Коты переглянулись и смеяться перестали.
- Про Чеширского кота, говоришь, бабушка тебе рассказывала? И что ж она знает про Чеширского? А ну-ка, расскажи и нам!
- Я плохо помню уже, но он как бы добрый был и умел улыбаться, а еще он иногда водил Алису по чудесной стране и исчезать мог, только улыбка оставалась, вот! - быстро протараторила Карина и уставилась на котов, ожидая ответа.
Коты выглядели теперь вовсе не так уверенно и насмешливо, как вначале.
Ты уж прости нас, девочка, что мы смеялись над тобой. Смеялись по глупости, а вышло, что твоя бабушка да и ты больше нас знаете. О самом Чеширском слышали, а ведь мы его сколько лет уже ищем. Пойдем с нами в дом, надо, чтобы и другие с тобой познакомились...
Так стала Карина приходить к Онгароту и его котам, и хотя не слишком много она знала о загадочном Чеширском коте, все же ей всегда были рады. Дома ее рассказам никто не верил, а потом она и рассказывать перестала. Все равно только посмеются и не поверит никто.
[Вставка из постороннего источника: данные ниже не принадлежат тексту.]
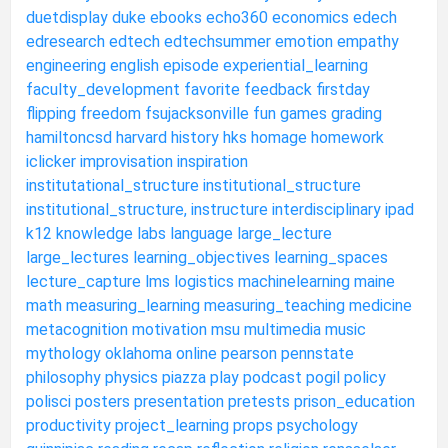
duetdisplay
duke
ebooks
echo360
economics
edech
edresearch
edtech
edtechsummer
emotion
empathy
engineering
english
episode
experiential_learning
faculty_development
favorite
feedback
firstday
flipping
freedom
fsujacksonville
fun
games
grading
hamiltoncsd
harvard
history
hks
homage
homework
iclicker
improvisation
inspiration
institutational_structure
institutional_structure
institutional_structure,
instructure
interdisciplinary
ipad
k12
knowledge
labs
language
large_lecture
large_lectures
learning_objectives
learning_spaces
lecture_capture
lms
logistics
machinelearning
maine
math
measuring_learning
measuring_teaching
medicine
metacognition
motivation
msu
multimedia
music
mythology
oklahoma
online
pearson
pennstate
philosophy
physics
piazza
play
podcast
pogil
policy
polisci
posters
presentation
pretests
prison_education
productivity
project_learning
props
psychology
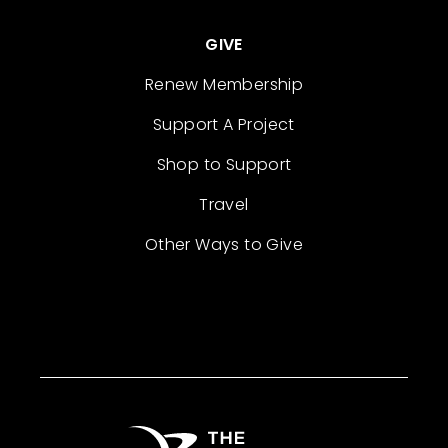
GIVE
Renew Membership
Support A Project
Shop to Support
Travel
Other Ways to Give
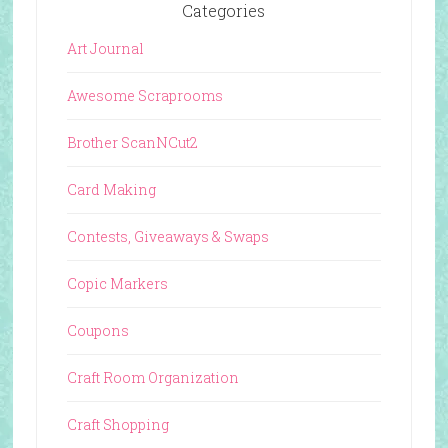
Categories
Art Journal
Awesome Scraprooms
Brother ScanNCut2
Card Making
Contests, Giveaways & Swaps
Copic Markers
Coupons
Craft Room Organization
Craft Shopping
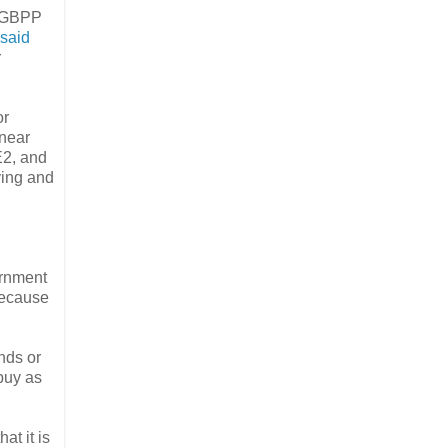
e GBPP
said
r
or
 near
E2, and
ying and
ernment
 because
nds or
buy as
at it is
Так прошло восемь лет. Онгарот уже совсем дряхлый стал, и когда летом пришла в избушку Карина, он ей такое сказал:
- Пришел мне конец, внученька, и долго уж я не задержусь тут. Как не станет меня, так и избушка развалится, и братцы и сестрицы разбегутся кто куда, потому что некому смотреть будет. Я тебя просить не стану, потому что молодая ты еще и жизнь вся у тебя впереди, но есть у меня один подарок на прощание. Много мне братцы и сестрицы рассказали всякого, а самое нужное я сохранил. Вот в сундуке здесь лежат таблички и струмент мой, это я тебе оставляю. Может быть, когда жизнь проживешь, да люди тебе наскучат, и сама в избушку вернешься, если будет она еще. Прощай, внученька, пусть бережет тебя Господь...
С этими словами умер древний покровитель кошачьего рода, тихо и мирно, среди мохнатых братьев и сестер. Карина видела, как кошки подняли тело на спины и понесли по третьей тропе, в степи, на закат, туда, куда уходили сами.
В сундуке действительно были тонкие деревянные таблички, с искусно вырезанными на них письменами и рисунками, и несколько старых плотничьих инструментов. Тексты были совершенно непонятными, да и содержание многих изображений сложно было представить. Часто встречались фигурки крылатых котов и стилизованное изображение четырех башен. Закрыв поплотнее крышку, Карина подняла оказавшийся неожиданно легким сундук и понесла домой. Багрянец окрашивал дорожки слез на молодом лице.